### AIM OF THE EXERCISE:
Find the string "APERTURE" in the data, and copy out each line that has it.

### RECORDS SHOWN:
============================================================
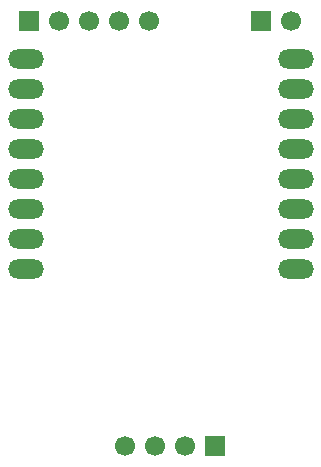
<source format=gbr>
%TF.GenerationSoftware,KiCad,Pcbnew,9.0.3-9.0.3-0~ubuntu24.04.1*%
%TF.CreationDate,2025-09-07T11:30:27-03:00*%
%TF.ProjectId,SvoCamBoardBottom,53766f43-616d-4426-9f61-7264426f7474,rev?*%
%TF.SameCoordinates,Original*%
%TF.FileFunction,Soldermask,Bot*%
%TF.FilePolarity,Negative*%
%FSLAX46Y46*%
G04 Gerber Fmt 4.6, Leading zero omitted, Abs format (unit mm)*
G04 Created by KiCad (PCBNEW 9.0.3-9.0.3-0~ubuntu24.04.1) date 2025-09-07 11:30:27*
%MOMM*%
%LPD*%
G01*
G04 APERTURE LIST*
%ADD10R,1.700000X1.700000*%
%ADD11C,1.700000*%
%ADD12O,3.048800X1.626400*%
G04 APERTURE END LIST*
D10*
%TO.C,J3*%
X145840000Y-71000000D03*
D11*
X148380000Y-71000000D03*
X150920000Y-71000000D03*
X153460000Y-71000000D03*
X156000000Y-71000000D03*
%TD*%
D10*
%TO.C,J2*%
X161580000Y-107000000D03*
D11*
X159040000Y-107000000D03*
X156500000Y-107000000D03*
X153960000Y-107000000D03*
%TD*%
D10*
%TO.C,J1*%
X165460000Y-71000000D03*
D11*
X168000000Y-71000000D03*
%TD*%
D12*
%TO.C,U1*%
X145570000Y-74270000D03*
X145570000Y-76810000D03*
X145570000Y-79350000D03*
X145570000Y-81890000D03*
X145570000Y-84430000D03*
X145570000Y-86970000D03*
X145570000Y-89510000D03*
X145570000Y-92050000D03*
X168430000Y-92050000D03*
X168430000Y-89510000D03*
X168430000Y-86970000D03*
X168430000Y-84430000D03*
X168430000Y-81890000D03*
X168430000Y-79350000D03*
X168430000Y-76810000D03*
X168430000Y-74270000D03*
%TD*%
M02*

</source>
============================================================
### EXERCISE RESPONSE:
G04 APERTURE LIST*
G04 APERTURE END LIST*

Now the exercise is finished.